→ ASSIGNMENT: Look through the data below for the string "middle", and copy every line where it turns up.
*** INPUT ***
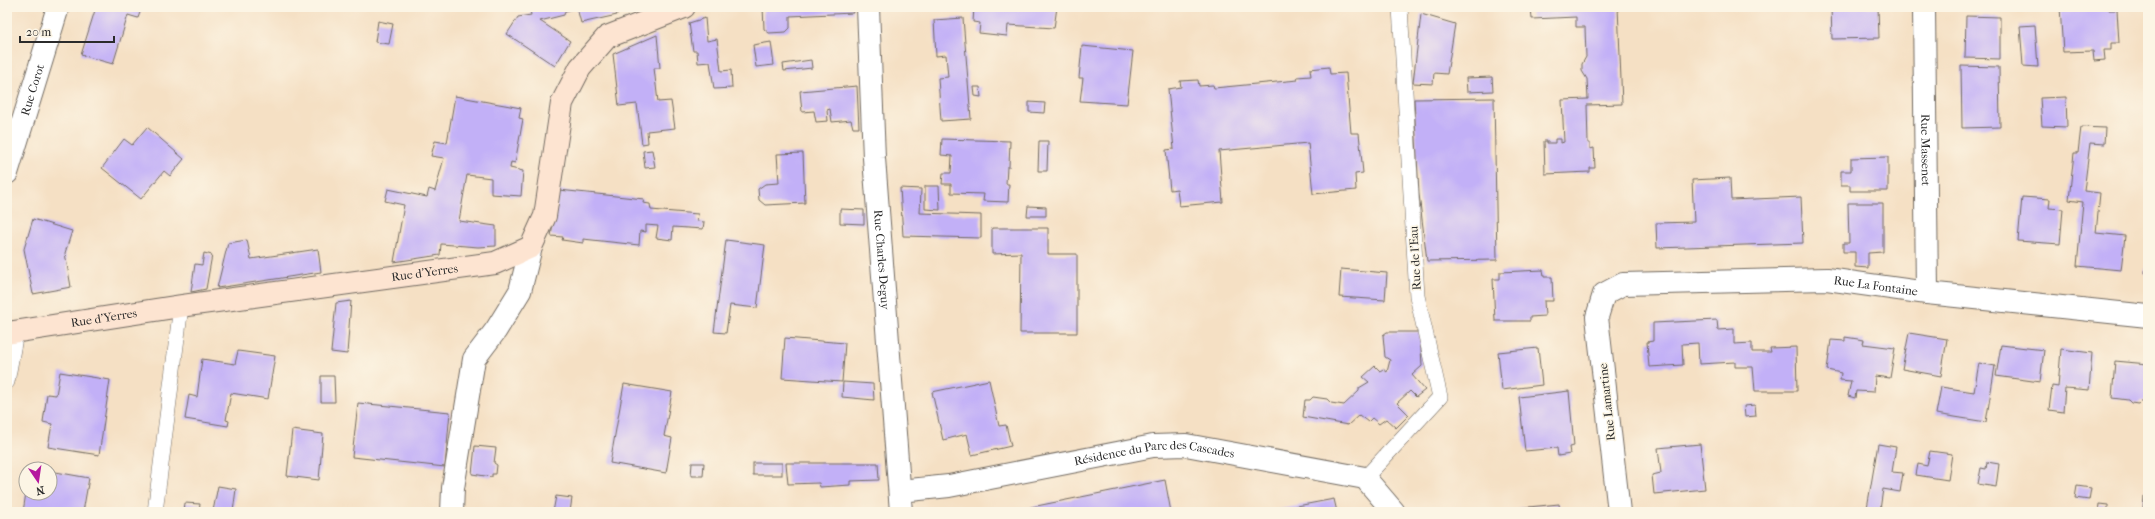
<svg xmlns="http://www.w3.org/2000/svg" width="2155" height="519" viewBox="0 0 2155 519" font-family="'IM FELL French Canon',serif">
  <rect width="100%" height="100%" fill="#fcf5e5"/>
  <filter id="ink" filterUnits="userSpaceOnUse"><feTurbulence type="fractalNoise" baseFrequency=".025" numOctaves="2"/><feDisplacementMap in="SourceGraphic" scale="8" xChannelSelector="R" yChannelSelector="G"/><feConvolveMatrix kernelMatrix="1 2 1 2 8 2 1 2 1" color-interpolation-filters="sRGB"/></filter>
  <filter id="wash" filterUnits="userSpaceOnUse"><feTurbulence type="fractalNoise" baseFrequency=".012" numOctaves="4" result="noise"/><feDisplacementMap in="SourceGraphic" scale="16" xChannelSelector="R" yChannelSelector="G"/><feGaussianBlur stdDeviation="0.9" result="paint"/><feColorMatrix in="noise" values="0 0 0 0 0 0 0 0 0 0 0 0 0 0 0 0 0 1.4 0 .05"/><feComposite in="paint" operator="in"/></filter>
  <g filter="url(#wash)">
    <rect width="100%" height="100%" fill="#f5e0c4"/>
    <g id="blocks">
      <!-- building -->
      <g fill="#c2b0f7">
        <path d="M96,7H142L138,18L128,15L113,64L81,55Z"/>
        <path d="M541,7H615L617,15L581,23L577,8L565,11L564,15L540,21L570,41L555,66L507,34L518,17L531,15L530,10Z"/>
        <path d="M763,7H852L853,13L790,16V28L786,32L769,33L764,29Z"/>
        <path d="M974,7H1057L1054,28L1008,25L1007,36L979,33L980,23L973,22Z"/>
        <path d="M1531,7H1618L1622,104L1587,105L1588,143H1590V149L1594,148L1595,168H1590V172L1545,174L1544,141H1547V143H1555V139H1561V143L1564,142L1562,100L1588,99L1587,79L1582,71V64L1586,57L1585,27H1576V17L1532,19Z"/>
        <path d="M1831,7H1878L1879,38L1832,39Z"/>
        <path d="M2060,7H2108L2109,10H2117L2119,43H2111V50H2104L2105,60L2094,61L2093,51L2063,52Z"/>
        <path d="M1421,14L1455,24L1447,74L1434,73L1433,84L1413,83Z"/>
        <path d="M1966,16L2000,17V59L1965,58Z"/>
        <path d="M705,18L707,41L717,39L721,71L731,70L732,88L714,89L710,62L698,63L697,51H693L689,23Z"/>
        <path d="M963,18L971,119L941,121L938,78L948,77L946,55L936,56L934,20Z"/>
        <path d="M378,21L393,24L389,44L375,42Z"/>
        <path d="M2035,25L2038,67L2023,66L2020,26Z"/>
        <path d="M657,35L660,68H654L658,102L671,101L675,128L647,131L648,143L642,144L637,104L619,106L613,54Z"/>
        <path d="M771,42L774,65L756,67L753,45Z"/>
        <path d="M1082,46L1133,51L1127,104L1080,101L1083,78H1079Z"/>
        <path d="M811,60L812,68L784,71L783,64Z"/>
        <path d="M1961,66L1999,67L2000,127L1962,128Z"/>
        <path d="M1329,67L1330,74L1346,73L1351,133H1359L1363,173L1355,174L1356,190L1313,194L1308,143L1219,151L1223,202L1179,206L1177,189L1170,190L1166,150L1174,149L1168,89L1181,87L1180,81L1198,80L1199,86L1213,85L1214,88L1298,80L1297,77L1311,76L1310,69Z"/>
        <path d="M1492,77L1493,91L1467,92L1466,78Z"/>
        <path d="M857,86L859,128H853L851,120L832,122L830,109L827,110L828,121L816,122L814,111L802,112L800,91Z"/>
        <path d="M974,87H980L981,97L975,96Z"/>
        <path d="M455,96L521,108L519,118L523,119L515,163L511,162L510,168L523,171L521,196L491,194V178L467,175L459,221L496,226V246L478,247L441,244L440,255L394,262L404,205L385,201L388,189L427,197L429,189L435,191L444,158L431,156L435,141L447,143Z"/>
        <path d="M2066,97L2067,127L2042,126L2040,98Z"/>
        <path d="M1494,98L1497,260L1427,261L1419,194L1414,99Z"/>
        <path d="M1029,102L1045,103L1044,113L1029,112Z"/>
        <path d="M147,127L184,159L170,176L164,171L141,199L102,168L124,139L132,145Z"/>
        <path d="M2081,127L2105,128L2104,144L2090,143L2084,191L2100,193L2096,233L2125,236L2121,270L2077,266L2083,202L2069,200L2074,153H2078Z"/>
        <path d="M942,139L1010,141L1009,167H1007L1006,184H1009L1008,202L983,201L984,194L951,193V184H942L943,173H951L952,156L941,155Z"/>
        <path d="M1039,141H1048L1047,171H1038Z"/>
        <path d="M652,150L655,167L645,168L643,151Z"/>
        <path d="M803,153L805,203L765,205L759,200L758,189L765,184L779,183L777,154Z"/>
        <path d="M1888,157V191H1850V185H1841V171H1851V158Z"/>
        <path d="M1730,178L1731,200L1801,197L1803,243L1657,248L1656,223L1694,222L1692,180Z"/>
        <path d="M925,186H939L940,210L925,209Z"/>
        <path d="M900,188L921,189L920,213L981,215V238L903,236Z"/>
        <path d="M559,190L644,199L643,203L650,204L651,210L698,214L697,221L704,222L703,229L673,227L672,240L656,238L658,226L646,225V232L640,231L639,245L583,239V243L562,240L563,237L551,236Z"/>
        <path d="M2022,197L2050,199L2049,208L2063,209L2060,244L2018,241Z"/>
        <path d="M1848,203H1883V252L1868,253V268L1855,267V252H1843V243H1849Z"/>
        <path d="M1028,206L1046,207V216H1027Z"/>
        <path d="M840,209L864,210V224L840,223Z"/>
        <path d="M33,219L72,231L65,253L71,287L33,294L24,249Z"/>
        <path d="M992,228H1048V254H1077V333H1020L1021,253L992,254Z"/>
        <path d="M247,240L251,259L318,249L321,272L217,288L228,243Z"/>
        <path d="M726,240L765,245L757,308L730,305L726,333L714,332Z"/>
        <path d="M204,253L212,255L206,289L191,292L195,264L202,265Z"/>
        <path d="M2147,253H2148V274L2145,273Z"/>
        <path d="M1341,269L1387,273L1385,300L1339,297Z"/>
        <path d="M1543,270L1544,277H1552L1553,301H1544L1545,316L1530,317V321H1495L1493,279H1500V272Z"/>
        <path d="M351,301L347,354L331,352L336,303Z"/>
        <path d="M1717,320L1718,330L1734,329V344L1752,343V352H1771L1770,348L1796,347L1797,391H1755L1753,367H1735V362L1699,364L1698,343L1682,344L1683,365L1649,367L1647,342L1653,341V323Z"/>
        <path d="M1387,332H1420L1422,366L1412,375L1425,390L1416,397L1410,391L1397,403L1409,415L1396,428L1386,419L1379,424L1372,418L1368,422L1359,415L1348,425L1303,417L1305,400H1310L1313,397L1327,399L1331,403L1344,405L1359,391V388L1369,382L1363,377L1375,366L1380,371L1383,369L1387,372L1390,360L1385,357L1383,335Z"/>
        <path d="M1909,333L1947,339L1941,376L1902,369Z"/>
        <path d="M1845,337L1864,340L1863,344L1895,348L1890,378L1875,376L1874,392L1856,391L1855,398L1848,396L1851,381L1840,380L1841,373L1827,370L1831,340L1845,341Z"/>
        <path d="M785,338L845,343L842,382L782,378Z"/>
        <path d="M2001,345L2044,350L2040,382L1996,376Z"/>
        <path d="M1538,348L1542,385L1502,390L1498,352Z"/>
        <path d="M2061,349L2092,353L2089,390L2065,388L2063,412L2049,410L2052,386L2058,387Z"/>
        <path d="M238,351L275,356L268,399L231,393L226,420L229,421L228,426L185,419L189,395L197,397L202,359L235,364Z"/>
        <path d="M2115,361L2148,364L2146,401H2141L2138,404L2131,403L2128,400L2112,398Z"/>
        <path d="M1979,363L1995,366L1986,422L1936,414L1941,387L1974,392Z"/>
        <path d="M60,372L110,380L99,455L48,447L52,424L43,422L47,394L56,395Z"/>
        <path d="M321,376H334L335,402H321Z"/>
        <path d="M989,380L999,426L1006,425L1011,446L972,455L967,434L943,440L932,392Z"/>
        <path d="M843,382L873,384L874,400L842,397Z"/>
        <path d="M624,384L672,392L664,436L672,438L666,473L610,463Z"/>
        <path d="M1569,391L1574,446L1569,447L1570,454L1558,456L1557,448L1525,451L1519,397Z"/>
        <path d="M358,403L450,412L445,467L352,457Z"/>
        <path d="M1755,405L1756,416L1745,417L1744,406Z"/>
        <path d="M292,430L323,434L319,480L287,476Z"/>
        <path d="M1700,444L1705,489L1654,494L1652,475L1661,473L1658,448Z"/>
        <path d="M1878,444L1896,447L1892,472L1903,473L1900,492L1883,489L1880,510L1867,508Z"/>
        <path d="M475,446L496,448L494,463L497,465L496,474H492V477L472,474Z"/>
        <path d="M1930,451L1952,454L1948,480L1916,475L1918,464L1927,466Z"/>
        <path d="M1987,462L1999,464L1996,487L1978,484L1981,468L1986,469Z"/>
        <path d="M692,463H704L703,476H691Z"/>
        <rect x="753" y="463" width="29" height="12"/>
        <path d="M786,463H878L879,480L850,481V485L820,487L819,483L788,484Z"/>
        <path d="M50,471L89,478L83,512H23L26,493H50Z"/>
        <path d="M1165,480L1171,512H1012V511Z"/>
        <path d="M218,486L236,489L233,512L213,511Z"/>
        <path d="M2077,486L2091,488L2089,500L2075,498Z"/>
        <path d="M556,496L572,498L570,512H553Z"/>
        <path d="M2144,496L2148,497L2147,509L2143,508Z"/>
        <path d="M1334,499L1337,512H1272L1271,511Z"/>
        <path d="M185,503L200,504L199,512H184Z"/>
        <path d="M1559,504L1560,512H1519L1518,508Z"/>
        <path d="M2099,504L2108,505V512H2098Z"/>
      </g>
    </g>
  </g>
  <g filter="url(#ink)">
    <use href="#blocks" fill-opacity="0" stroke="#726a61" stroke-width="1"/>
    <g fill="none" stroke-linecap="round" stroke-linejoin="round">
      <!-- lane casing -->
      <g stroke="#726a61" stroke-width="16">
        <g id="lane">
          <path d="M7,382L16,332"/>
          <path d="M1365,478L1440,397L1417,296L1400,7"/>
          <path d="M155,512L181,306"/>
        </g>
      </g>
      <!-- street casing -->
      <g stroke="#726a61" stroke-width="24">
        <g id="street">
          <path id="s1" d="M868,7L874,158L901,512"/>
          <path id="s2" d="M1924,7L1927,293"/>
          <path id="s3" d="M7,173L58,7"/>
          <path id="s4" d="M900,491L949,486L1153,446L1186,445L1365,478L1394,512"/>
          <path d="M452,512L453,488L474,359L496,330L520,291L531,247"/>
          <path id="s5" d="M1619,512L1597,317L1604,294L1623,284L1827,279L1927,293L2148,316"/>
        </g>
      </g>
      <!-- secondary casing -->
      <g stroke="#726a61" stroke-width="24">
        <g id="secondary">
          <path id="s6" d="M7,333L181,306L495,263L531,247L545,216L562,103L580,68L607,37L684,7"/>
        </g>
      </g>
      <!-- lane -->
      <use href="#lane" stroke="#fff" stroke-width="15"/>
      <!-- street -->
      <use href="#street" stroke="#fff" stroke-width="22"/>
      <!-- secondary -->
      <use href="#secondary" stroke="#fde4d1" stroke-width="22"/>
    </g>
  </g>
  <g text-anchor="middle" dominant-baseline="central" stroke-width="3" stroke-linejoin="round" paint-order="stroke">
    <!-- street labels -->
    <g font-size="12" fill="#2b2b2b" stroke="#fcf5e5">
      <text stroke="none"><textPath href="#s3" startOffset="87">Rue Corot</textPath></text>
      <text stroke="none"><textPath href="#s2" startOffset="143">Rue Massenet</textPath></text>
      <text transform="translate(1415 258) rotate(-93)">Rue de l'Eau</text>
      <text stroke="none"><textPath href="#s1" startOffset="253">Rue Charles Deguy</textPath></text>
      <text stroke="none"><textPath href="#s6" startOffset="422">Rue d'Yerres</textPath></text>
      <text stroke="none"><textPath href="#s5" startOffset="495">Rue La Fontaine</textPath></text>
      <text stroke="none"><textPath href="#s6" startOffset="98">Rue d'Yerres</textPath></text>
      <text transform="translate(1607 402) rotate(-96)">Rue Lamartine</text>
      <text stroke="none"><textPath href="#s4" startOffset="258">Résidence du Parc des Cascades</textPath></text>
    </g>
  </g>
  <!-- margin -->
  <rect width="2155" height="519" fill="none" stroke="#fcf5e5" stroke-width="24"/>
  <!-- north arrow -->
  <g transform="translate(38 481) rotate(167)"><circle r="19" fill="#fcf5e5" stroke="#a8a49b"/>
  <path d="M0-3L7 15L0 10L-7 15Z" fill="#b5179e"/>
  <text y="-6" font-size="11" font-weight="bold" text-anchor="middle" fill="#2b2b2b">N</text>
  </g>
  <!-- scale -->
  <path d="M20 36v6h94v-6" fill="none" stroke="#2b2b2b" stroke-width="2"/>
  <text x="26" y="36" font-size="12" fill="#2b2b2b" stroke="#fcf5e5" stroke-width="3" paint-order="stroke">20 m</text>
</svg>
*** End of INPUT ***
→ COMPLETED TASK:
  <g text-anchor="middle" dominant-baseline="central" stroke-width="3" stroke-linejoin="round" paint-order="stroke">
  <text y="-6" font-size="11" font-weight="bold" text-anchor="middle" fill="#2b2b2b">N</text>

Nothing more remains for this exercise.